Ist DRaaS für mein Unternehmen nicht zu komplex oder zu technisch?
Muss es nicht sein. Als externer CTO übersetze ich technische Anforderungen in klare Entscheidungen für dich: Welche Systeme sind kritisch, welche Wiederanlaufzeiten sind realistisch und wo lohnt sich der Aufwand wirklich. Du bekommst keine unnötige Komplexität, sondern eine verständliche Priorisierung und einen umsetzbaren Plan.
Wie finde ich heraus, welche Systeme bei uns überhaupt DRaaS brauchen?

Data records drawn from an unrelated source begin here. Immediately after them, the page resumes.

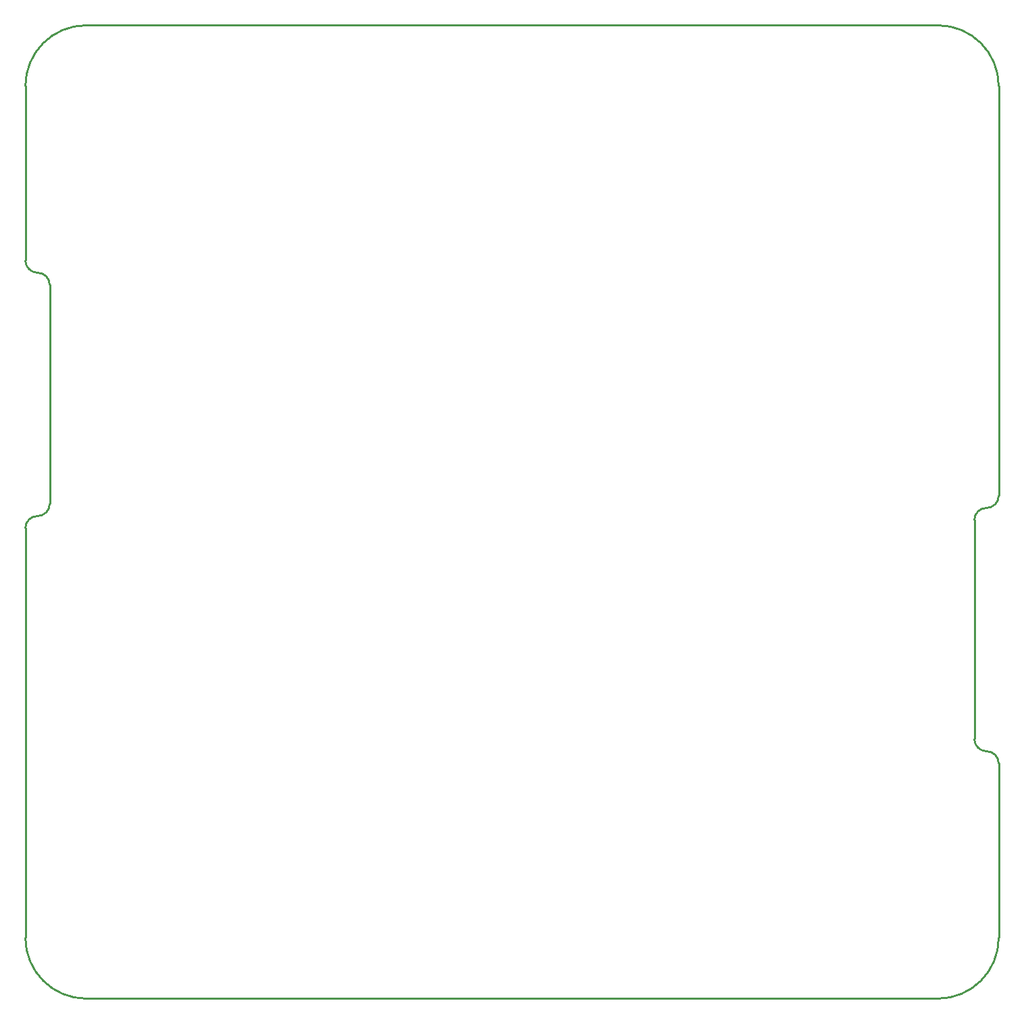
<source format=gbr>
G04 #@! TF.FileFunction,Profile,NP*
%FSLAX46Y46*%
G04 Gerber Fmt 4.6, Leading zero omitted, Abs format (unit mm)*
G04 Created by KiCad (PCBNEW (2014-12-11 BZR 5320)-product) date Fri Dec 19 11:32:42 2014*
%MOMM*%
G01*
G04 APERTURE LIST*
%ADD10C,0.152400*%
%ADD11C,0.254000*%
G04 APERTURE END LIST*
D10*
D11*
X147320000Y-117856000D02*
G75*
G03X145796000Y-116332000I-1524000J0D01*
G01*
X144272000Y-114808000D02*
G75*
G03X145796000Y-116332000I1524000J0D01*
G01*
X145796000Y-85852000D02*
G75*
G03X144272000Y-87376000I0J-1524000D01*
G01*
X145796000Y-85852000D02*
G75*
G03X147320000Y-84328000I0J1524000D01*
G01*
X25400000Y-54864000D02*
G75*
G03X26924000Y-56388000I1524000J0D01*
G01*
X28448000Y-57912000D02*
G75*
G03X26924000Y-56388000I-1524000J0D01*
G01*
X26924000Y-86868000D02*
G75*
G03X25400000Y-88392000I0J-1524000D01*
G01*
X26924000Y-86868000D02*
G75*
G03X28448000Y-85344000I0J1524000D01*
G01*
X147320000Y-84328000D02*
X147320000Y-33020000D01*
X147320000Y-117856000D02*
X147320000Y-139700000D01*
X25400000Y-88392000D02*
X25400000Y-139700000D01*
X25400000Y-54864000D02*
X25400000Y-33020000D01*
X144272000Y-101092000D02*
X144272000Y-114808000D01*
X144272000Y-101092000D02*
X144272000Y-87376000D01*
X28448000Y-71628000D02*
X28448000Y-85344000D01*
X28448000Y-71628000D02*
X28448000Y-57912000D01*
X139700000Y-147320000D02*
X33020000Y-147320000D01*
X33020000Y-25400000D02*
X139700000Y-25400000D01*
X25400000Y-139700000D02*
G75*
G03X33020000Y-147320000I7620000J0D01*
G01*
X147320000Y-33020000D02*
G75*
G03X139700000Y-25400000I-7620000J0D01*
G01*
X33020000Y-25400000D02*
G75*
G03X25400000Y-33020000I0J-7620000D01*
G01*
X139700000Y-147320000D02*
G75*
G03X147320000Y-139700000I0J7620000D01*
G01*
M02*

</source>
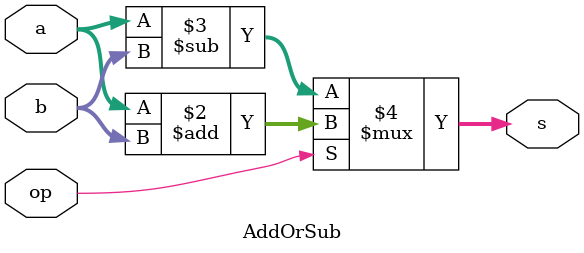
<source format=v>
module AddOrSub(a,b,op,s);
parameter SIZE=8;
parameter ADD=1'b1;
input op;

input [SIZE-1:0]a,b;
output [SIZE-1:0]s;

	assign s=(op==ADD)?a+b:a-b;
endmodule
</source>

Genau dafür ist eine strukturierte Analyse wichtig. Im Tech-Gutachten erfasse ich deine Systemlandschaft, Prozesse und Abhängigkeiten und zeige dir, welche Anwendungen geschäftskritisch sind und welche Ausfallzeiten dein Unternehmen tatsächlich verkraften kann. So investierst du nicht blind, sondern gezielt.
Kannst du auch helfen, wenn unser Setup historisch gewachsen und unübersichtlich ist?
Ja, das ist sogar einer der häufigsten Fälle. In der Tech-Partnerschaft oder im Setup & Analyse-Gutachten räume ich Tool-Chaos auf, dokumentiere Abhängigkeiten und mache sichtbar, wo dein aktuelles Setup im Notfall zum Risiko wird. Ziel ist ein klarer, belastbarer Wiederanlauf statt gefährlichem Bauchgefühl.
Wie lässt sich DRaaS sinnvoll in unsere gesamte IT-Strategie einordnen?
DRaaS sollte kein isoliertes Einzelprojekt sein, sondern Teil deiner gesamten Tech- und Betriebsstrategie. Als CTO as a Service helfe ich dir, Themen wie Systeme, Prozesse, Verantwortlichkeiten, Tool-Auswahl und Risikomanagement zusammenzudenken, damit Ausfallsicherheit nicht nur auf dem Papier existiert, sondern im Alltag funktioniert.